The University of Iowa will take a look at screening programs for a disorder once known as “curvature of the spine.” In cases of scoliosis the spinal bones grow improperly, curving the backbone from side to side. In a few cases surgery’s required to correct the condition, but most aren’t serious enough to need treatment, or can be corrected with spinal braces.

Doctor Stuart Weinstein says they’re going to study whether that bracing does any good. Right now about 22 states require students to be screened for scoliosis, but he says looking for a condition is based on having an effective treatment for it. “Right now, we don’t know if bracing is effective treatment,” he says. If it works, Weinstein says all fifty states should be screening for it.

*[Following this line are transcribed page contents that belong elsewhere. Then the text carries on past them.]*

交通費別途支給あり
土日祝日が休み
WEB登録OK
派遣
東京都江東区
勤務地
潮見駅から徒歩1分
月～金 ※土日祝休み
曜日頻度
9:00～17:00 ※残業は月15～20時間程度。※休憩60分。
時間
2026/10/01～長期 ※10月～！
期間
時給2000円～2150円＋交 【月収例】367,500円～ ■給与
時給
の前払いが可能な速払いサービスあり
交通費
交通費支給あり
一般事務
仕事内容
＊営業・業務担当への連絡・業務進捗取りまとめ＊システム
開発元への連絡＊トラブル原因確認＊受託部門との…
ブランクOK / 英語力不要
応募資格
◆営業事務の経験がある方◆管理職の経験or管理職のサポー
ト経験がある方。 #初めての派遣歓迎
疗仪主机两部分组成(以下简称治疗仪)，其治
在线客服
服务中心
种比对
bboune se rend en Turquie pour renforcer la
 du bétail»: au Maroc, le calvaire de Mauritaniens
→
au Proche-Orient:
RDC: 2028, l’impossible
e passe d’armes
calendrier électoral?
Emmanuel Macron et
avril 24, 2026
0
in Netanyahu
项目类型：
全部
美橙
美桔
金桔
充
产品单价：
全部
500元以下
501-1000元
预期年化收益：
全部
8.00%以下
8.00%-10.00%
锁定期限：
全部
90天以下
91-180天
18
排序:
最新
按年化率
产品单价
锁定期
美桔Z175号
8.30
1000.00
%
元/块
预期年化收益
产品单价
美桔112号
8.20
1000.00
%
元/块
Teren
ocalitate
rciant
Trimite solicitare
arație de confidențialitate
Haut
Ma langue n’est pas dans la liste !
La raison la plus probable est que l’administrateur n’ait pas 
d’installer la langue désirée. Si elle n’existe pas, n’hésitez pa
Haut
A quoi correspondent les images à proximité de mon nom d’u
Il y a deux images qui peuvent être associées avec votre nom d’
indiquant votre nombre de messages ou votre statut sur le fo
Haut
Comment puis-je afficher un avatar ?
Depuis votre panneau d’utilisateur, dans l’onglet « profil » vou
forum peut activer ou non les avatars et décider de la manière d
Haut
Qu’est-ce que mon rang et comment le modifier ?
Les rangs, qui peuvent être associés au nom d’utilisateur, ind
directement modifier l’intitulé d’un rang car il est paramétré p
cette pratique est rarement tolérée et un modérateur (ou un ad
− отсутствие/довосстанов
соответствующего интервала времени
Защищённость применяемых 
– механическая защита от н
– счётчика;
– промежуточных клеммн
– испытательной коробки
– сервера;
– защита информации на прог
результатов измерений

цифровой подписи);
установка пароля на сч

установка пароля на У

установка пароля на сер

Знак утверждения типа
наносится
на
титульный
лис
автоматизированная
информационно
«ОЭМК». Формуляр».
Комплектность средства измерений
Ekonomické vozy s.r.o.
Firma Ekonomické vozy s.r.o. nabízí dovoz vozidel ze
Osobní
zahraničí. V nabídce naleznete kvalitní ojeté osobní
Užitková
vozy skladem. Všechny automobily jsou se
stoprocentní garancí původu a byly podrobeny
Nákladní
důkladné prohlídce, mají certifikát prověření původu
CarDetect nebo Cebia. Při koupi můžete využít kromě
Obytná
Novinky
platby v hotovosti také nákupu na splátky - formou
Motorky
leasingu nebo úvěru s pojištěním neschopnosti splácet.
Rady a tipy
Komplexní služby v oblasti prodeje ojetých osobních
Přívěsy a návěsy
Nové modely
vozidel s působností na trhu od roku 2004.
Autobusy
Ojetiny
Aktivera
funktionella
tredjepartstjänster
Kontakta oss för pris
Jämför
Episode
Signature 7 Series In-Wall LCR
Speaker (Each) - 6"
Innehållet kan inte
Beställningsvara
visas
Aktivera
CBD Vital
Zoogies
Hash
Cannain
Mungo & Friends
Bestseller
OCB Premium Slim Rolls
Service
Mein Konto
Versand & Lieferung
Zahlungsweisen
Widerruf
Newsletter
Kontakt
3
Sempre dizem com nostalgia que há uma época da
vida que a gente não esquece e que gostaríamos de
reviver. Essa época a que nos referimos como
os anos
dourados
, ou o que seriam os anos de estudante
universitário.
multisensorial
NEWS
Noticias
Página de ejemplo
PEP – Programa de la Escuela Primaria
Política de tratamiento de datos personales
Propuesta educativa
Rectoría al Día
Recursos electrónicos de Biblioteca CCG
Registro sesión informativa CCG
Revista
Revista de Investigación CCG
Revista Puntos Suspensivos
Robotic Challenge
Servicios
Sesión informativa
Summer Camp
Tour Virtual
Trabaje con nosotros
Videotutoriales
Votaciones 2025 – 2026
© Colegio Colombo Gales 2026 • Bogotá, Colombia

If not, he says the laws that mandate screening should be eliminated in those states that require it now. If they are effective, doctors should be “diligent” in their recommendation that children get braces and wear them, and if they’re not effective, he says we should quit making kids and their families go through lots of costly treatment and doctor visits.

If the study finds that bracing has no effect on a slight spinal curve, Weinstein says it’ll help steer treatment in the future, both for patients who have a mild case, and for those with more severe deformity that can threaten to cause disability. Many curves won’t get any worse, or won’t get much worse and will not affect the child’s life. A certain number will get bad enough to require surgery.

If bracing turns out to prove effective, the study group will recommend that it be done in all fifty states. If not, they’ll look at which patients progress and need surgery. Even those patients can look forward to more effective and less burdensome treatment than the ordeal they once went through. He says rarely are they put into a plaster body cast any more, and casts and braces hardly ever are required after a patient undergoes surgery to correct scoliosis. Weinstein says, “the technology as far as surgery has changed dramatically over the years.” He says if non-surgical treatment won’t do much, it would save money for schools to skip the screening.

If bracing does work, he says screening should be done everywhere, and doctors should be diligent in prescribing braces and seeing that their young patients comply.